▶ **WHAT YOU ARE ASKED TO DO**: List every line of the entries below that includes the word "reading", copying each such line in full.

▶ **DATA SHOWN**:
= = = =

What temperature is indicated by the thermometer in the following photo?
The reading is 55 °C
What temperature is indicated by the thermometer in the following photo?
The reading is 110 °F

= = = =

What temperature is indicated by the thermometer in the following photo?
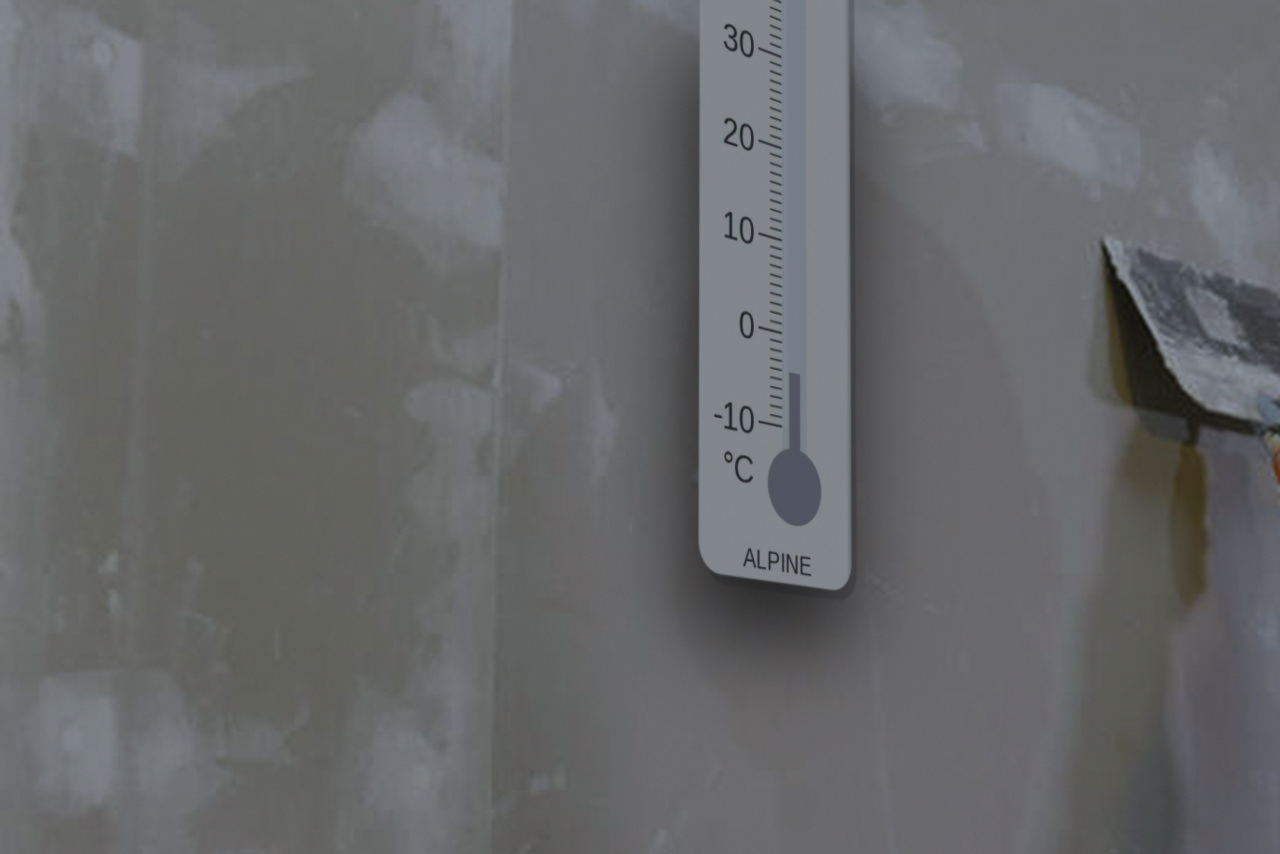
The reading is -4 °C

= = = =

▶ **OUTPUT BELOW**:
The reading is 55 °C
The reading is 110 °F
The reading is -4 °C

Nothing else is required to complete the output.